Mucho más contundente es
Juan Nápoli, vicepresidente de Nápoli Sociedad de Bolsa: «Todos los aspectos están a favor y llevan a comprar bonos argentinos. Los retornos son excelentes; además, no creo que la Argentina vaya a entrar en default ni a devaluar. Los bonos argentinos en este momento son una gran inversión».

Un ejemplo que circuló entre algunos operadores de Bolsa demuestra hasta qué punto puede haber oportunidades en algunos bonos que cayeron hasta niveles insospechados. Este es el ejemplo siguiente:

• El Global 2017 cotiza a u$s 41,94, con un rendimiento para el inversor de 31,19%.
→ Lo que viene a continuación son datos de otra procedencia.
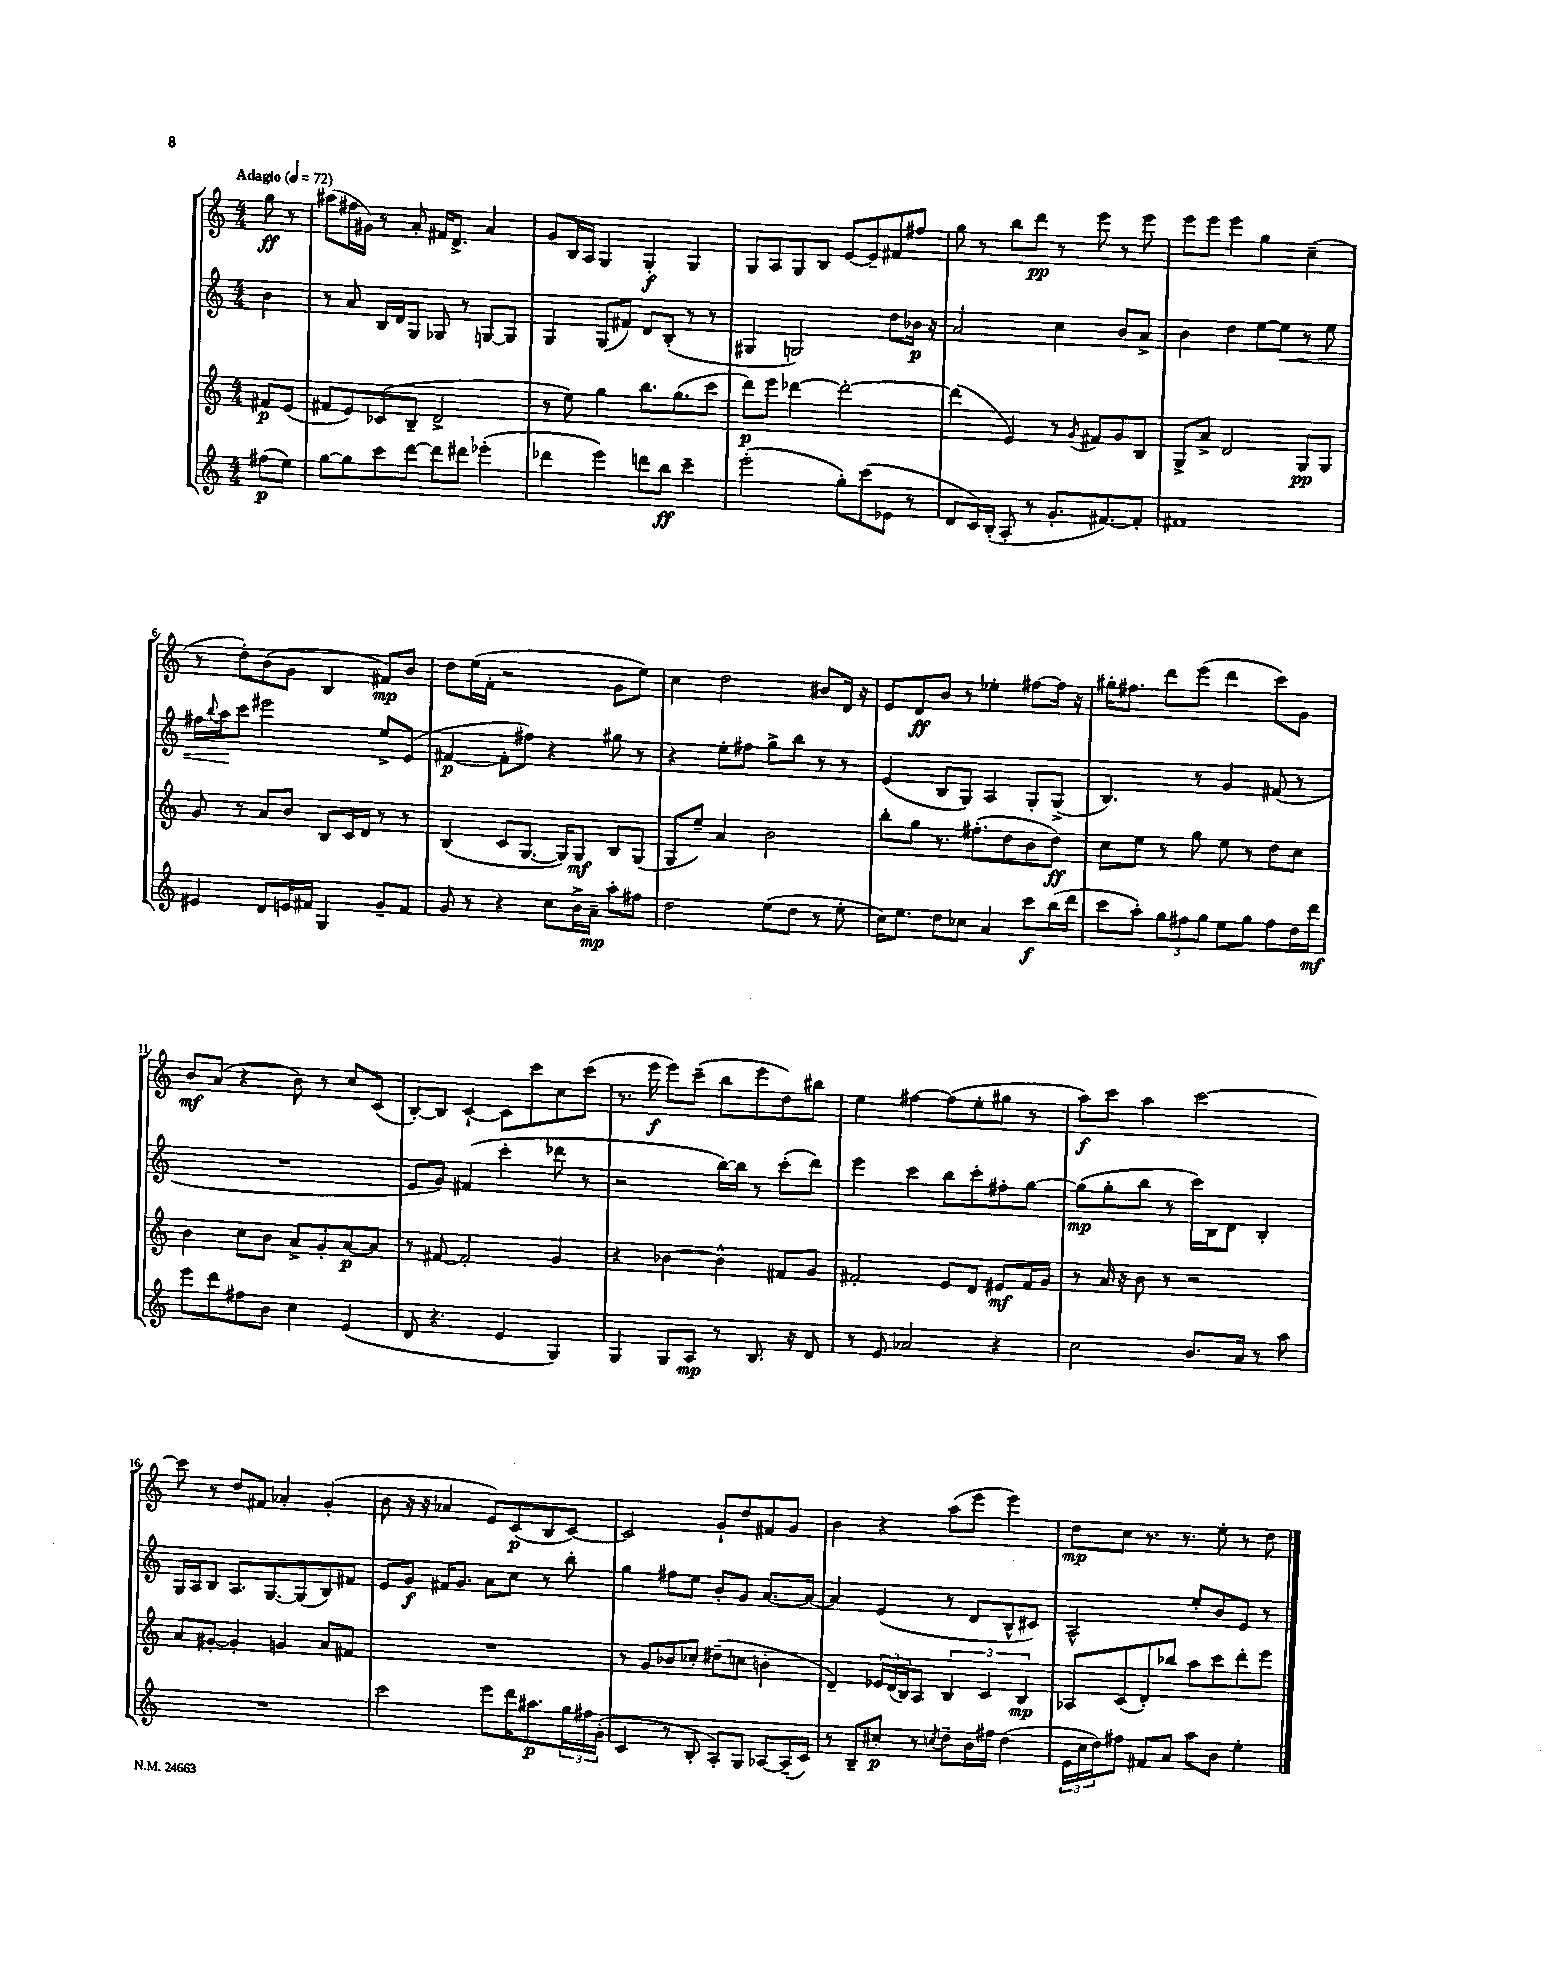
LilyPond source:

• Actualmente paga un cupón de 11,375% anual. Pero puede suponerse que el gobierno decide una reducción unilateral de intereses a 7% anual.

• A esto podría agregarse una reducción del capital (haircut) de 30%. Es decir que el título pagará u$s 70 por cada u$s 100 de valor nominal en 2017.

• Para complicarla más, se supone que los cupones de intereses recién comienzan a ser pagados en tres años.

• Aun con todos estos supuestos, el «nuevo» Global 2017 continúa ofreciendo un rendimiento de 11% anual para el inversor que compra hoy.

• Posibilidad

Ningún país que entró en default se animó, por ahora, a cambios más drásticos en las condiciones de un título cuando volvió a pagar.

Por supuesto, siempre está latente la posibilidad de que el gobierno decida no pagar
«nunca más» el título, con lo cual se perdería todo lo invertido. Pero se trata de un escenario remoto, de acuerdo con la experiencia internacional.

En cuanto a los inversores que mantienen bonos en carte-ra y soportaron las pérdidas, los brokers coinciden en general en dos consejos: no vender y tampoco ingresar al canje en esta primera etapa. Al ser canjeados por préstamos, el pequeño inversor pierde toda liquidez y en caso de una urgencia le resultará muy complicado recuperar inclusive parte del capital involucrado.

Pero existen distintos puntos de vista. Fardi explicó que
«para títulos de mediano y largo plazo conviene entrar al canje. Porque, más tarde o más temprano, va a surgir un mercado secundario de préstamos garantizados».